In 2017, American singer-songwriter Cam released her single "Diane" in response to Parton's song. The song is sung from Jolene's point of view, where she sings to 'Diane', Parton's character, and states that she did not know that 'her man' was her man. Cam noted to Rolling Stone Country that the song is her "response to Dolly Parton's 'Jolene.' It's the apology so many spouses deserve, but never get. The other woman is coming forward to break the news to the wife about an affair, respecting her enough to have that hard conversation, once she realized he was married. Because everyone should be able to decide their own path in life, based on the truth. Women especially should do this for each other, since our self-worth can still be so wrapped up in our partners. And in true country fashion, I've set the whole raw story to upbeat music, so you can dance while you process it all."

During the 2020 COVID-19 pandemic, linguist Gretchen McCulloch wrote a parody of the song entitled "Vaccine", inspired by Parton's $1 million donation funding research on a coronavirus vaccine. The parody was sung by English professor Ryan Cordell, and the video went viral. Dolly Parton broke into parody herself, singing "Vaccine, vaccine, vaccine, vaccine, I'm begging of you please don't hesitate" as she got a 'dose of her own medicine' in a March 2021 vaccination.

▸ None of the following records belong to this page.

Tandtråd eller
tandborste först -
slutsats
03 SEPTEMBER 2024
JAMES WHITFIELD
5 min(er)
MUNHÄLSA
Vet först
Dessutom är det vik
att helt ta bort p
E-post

Chapel Hart released an answer song in 2021 titled "You Can Have Him Jolene". Okay Kaya released "Jolene From Her Own Perspective" in September 2022 as a single off her album SAP. She described it as "'Jolene' as a queer anthem" and jokingly as a "love note from a depraved bisexual".

In 2026, country singer Belles recorded a duet with Parton titled "Son of Jolene". Lyrically, the song is about "Jolene’s son taking his mother’s flirtatious traits", according to MusicRow writer LB Cantrell. The song was the last collaboration recorded by Parton prior to her August 2026 death.